▶ DOCUMENT SECTION
━━━━━━━━

This short project has sought to engage stakeholders in initial debate around the concept and content of a Declaration of Global Responsibility for Engineers. We are currently writing up those findings to inform any future work, but we can already reflect on some key learning:
- Working in collaboration, in particular with academics specialising in philosophy rather than engineering, has been hugely beneficial to the robustness of the project and helped ensure that the ambition of a Declaration for all engineers is representative and understood by all. Whilst exploring and accounting for different views/understandings can slow things down, to get buy-in and a result that is not seen as one sided, is time well spent.
- Different cultural and linguistic lenses are powerful ways to highlight issues. As part of the project we engaged with Ingénieurs sans frontières France and the differences in language highlighted some interesting discoveries. In English we use ‘engineering’ as both a noun (the engineering product) and a verb (the process of engineering), whereas in French they have different words for the noun/product and the verb/process. The effect is that in the English there is confusion between the noun and the verb and, anecdotally, a resultant focus on the product rather than the process of engineering whereas in the French there is a focus on the process as much as the product.
- Despite a recognition that engineers should take more responsibility towards their profession being more globally responsible, the tendency to externalise the responsibility was surprisingly high. On numerous occasions the discourse resulted in pointing at ‘others’, such as politicians, the law, their clients or the public, to shape the engineering environment for engineers so that engineers could be more globally responsible, rather than feeling that engineers should/could do it for themselves.

━━━━━━━━

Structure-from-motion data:
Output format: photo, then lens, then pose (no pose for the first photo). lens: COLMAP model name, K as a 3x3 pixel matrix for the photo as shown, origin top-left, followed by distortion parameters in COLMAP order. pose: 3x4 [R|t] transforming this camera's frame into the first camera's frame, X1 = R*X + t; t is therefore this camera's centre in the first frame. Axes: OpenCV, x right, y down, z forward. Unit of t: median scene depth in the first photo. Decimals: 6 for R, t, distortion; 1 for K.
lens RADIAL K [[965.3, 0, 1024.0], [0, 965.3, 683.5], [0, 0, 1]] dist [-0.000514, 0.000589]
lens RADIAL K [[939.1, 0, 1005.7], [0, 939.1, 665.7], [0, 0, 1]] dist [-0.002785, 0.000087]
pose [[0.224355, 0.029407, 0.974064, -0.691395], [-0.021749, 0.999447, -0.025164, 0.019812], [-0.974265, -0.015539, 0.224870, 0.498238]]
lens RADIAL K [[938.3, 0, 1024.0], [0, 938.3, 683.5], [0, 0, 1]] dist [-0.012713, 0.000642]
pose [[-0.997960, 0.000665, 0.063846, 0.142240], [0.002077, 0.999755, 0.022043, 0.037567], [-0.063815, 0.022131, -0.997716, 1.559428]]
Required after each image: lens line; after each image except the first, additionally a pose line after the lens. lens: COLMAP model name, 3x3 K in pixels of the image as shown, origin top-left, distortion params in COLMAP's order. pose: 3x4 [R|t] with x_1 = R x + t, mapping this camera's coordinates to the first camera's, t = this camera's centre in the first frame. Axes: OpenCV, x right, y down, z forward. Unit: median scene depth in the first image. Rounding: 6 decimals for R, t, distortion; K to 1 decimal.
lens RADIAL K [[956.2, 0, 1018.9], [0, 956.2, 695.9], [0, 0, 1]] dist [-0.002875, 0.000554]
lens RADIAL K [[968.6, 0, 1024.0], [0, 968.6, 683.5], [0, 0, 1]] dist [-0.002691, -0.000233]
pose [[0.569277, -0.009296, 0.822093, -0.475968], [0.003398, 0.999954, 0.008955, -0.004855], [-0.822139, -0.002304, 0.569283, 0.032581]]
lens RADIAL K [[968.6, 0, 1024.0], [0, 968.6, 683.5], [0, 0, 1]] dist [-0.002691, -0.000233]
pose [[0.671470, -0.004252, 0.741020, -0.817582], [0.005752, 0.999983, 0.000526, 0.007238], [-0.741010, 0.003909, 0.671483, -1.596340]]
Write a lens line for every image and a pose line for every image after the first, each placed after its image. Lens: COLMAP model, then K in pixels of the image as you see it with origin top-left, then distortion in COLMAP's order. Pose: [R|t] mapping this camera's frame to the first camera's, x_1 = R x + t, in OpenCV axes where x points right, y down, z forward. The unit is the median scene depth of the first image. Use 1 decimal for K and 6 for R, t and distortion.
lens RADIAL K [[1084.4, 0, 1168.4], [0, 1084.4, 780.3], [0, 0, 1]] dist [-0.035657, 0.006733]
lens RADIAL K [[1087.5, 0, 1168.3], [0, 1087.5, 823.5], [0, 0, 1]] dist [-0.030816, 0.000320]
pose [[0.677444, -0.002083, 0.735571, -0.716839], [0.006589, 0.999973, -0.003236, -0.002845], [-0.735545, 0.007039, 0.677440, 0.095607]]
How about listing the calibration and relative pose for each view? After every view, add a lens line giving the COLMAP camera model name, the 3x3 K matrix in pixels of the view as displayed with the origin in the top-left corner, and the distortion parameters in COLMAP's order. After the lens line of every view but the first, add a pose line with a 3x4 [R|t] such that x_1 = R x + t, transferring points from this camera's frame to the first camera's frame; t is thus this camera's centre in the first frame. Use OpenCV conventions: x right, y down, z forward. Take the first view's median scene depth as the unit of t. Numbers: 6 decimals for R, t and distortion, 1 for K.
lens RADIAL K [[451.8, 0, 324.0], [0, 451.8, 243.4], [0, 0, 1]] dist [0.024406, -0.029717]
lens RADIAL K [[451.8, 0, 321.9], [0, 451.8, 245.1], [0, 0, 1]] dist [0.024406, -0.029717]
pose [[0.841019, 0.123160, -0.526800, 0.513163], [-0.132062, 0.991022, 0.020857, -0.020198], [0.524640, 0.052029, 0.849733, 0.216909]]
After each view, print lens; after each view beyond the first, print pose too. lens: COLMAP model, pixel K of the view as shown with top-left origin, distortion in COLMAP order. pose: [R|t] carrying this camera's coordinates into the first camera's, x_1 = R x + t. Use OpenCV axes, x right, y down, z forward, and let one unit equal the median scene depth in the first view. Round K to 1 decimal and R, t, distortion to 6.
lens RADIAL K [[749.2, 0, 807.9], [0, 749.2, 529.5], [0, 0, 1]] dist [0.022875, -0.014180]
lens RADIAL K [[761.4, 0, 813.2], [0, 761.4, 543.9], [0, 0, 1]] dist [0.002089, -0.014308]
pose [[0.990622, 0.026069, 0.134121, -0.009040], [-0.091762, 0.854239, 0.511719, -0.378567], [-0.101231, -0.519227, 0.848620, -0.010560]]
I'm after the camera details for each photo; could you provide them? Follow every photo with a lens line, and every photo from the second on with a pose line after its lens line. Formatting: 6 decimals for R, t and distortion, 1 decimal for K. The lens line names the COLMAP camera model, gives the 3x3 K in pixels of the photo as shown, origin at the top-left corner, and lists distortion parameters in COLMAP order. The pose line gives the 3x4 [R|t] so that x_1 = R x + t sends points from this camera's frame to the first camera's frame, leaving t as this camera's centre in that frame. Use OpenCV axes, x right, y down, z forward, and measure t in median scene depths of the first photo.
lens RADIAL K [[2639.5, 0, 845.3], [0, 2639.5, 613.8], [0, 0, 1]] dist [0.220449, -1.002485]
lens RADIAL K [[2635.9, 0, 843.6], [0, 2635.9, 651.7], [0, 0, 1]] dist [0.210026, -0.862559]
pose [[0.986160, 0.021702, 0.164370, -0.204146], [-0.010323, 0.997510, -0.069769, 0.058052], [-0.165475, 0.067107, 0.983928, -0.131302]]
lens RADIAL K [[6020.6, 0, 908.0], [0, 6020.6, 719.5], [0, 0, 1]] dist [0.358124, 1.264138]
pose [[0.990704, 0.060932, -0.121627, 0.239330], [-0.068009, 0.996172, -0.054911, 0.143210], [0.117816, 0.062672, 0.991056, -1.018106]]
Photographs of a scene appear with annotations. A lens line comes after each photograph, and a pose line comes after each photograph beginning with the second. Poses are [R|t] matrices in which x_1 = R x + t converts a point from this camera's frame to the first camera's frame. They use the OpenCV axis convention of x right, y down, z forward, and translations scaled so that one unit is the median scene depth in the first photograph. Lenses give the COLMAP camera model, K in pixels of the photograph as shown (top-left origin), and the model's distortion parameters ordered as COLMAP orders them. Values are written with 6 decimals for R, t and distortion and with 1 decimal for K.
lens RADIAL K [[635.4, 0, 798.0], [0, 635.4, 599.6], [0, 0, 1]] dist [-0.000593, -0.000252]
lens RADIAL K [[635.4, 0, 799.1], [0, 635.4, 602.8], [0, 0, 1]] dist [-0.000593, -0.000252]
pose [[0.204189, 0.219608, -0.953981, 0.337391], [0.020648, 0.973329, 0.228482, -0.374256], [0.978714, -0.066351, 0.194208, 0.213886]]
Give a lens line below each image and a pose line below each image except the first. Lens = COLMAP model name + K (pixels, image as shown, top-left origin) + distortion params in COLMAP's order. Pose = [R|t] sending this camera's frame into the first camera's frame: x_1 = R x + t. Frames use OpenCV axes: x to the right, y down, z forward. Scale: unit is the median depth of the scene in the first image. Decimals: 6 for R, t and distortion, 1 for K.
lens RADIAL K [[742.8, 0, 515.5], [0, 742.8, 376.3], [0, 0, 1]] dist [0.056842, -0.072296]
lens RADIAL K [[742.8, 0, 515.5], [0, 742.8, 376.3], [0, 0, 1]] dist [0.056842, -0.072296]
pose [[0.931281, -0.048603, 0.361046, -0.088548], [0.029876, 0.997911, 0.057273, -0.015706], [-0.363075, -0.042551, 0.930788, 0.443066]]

━━━━━━━━

▶ WHAT TO DO
1 – Answer these questions about the reflection on the Declaration of Global Responsibility for Engineers project:
(a) Academics specializing in which field did the project collaborate with?
(b) Which organization did the project engage with to explore cultural and linguistic differences?
(c) Who were the "others" that participants pointed to as responsible for shaping the engineering environment?
2 – Can you continue the reflection on the Declaration of Global Responsibility for Engineers project from its last sentence?

▶ ANSWERS IN ORDER
1 –
(a) Philosophy.
(b) Ingénieurs sans frontières France.
(c) Politicians, the law, their clients or the public.

2 –
- There was repeated reference to the young professional who, emboldened by their awareness of the issues in the world, raises concerns in project meetings about environmental or social issues but is swiftly stifled by their superiors, in turn themselves learning this behaviour or leaving the profession completely through disenfranchisement.
- There is a need to engage with more stakeholders outside the engineering community, not least because everyone is affected by the practices of engineering.
As we look at how to develop the concept of a Declaration of Global Responsibility for Engineers further, we are establishing a baseline of areas that need to be further explored and added to. To date, we have taken the temperature of the engineering community in the UK and found that there is certainly a desire for something like a Declaration of Global Responsibility for Engineers to drive the change that is needed. There is more to do to further the concept and implement it at national and international scale but we’re excited about the possibilities, change could be just around the corner.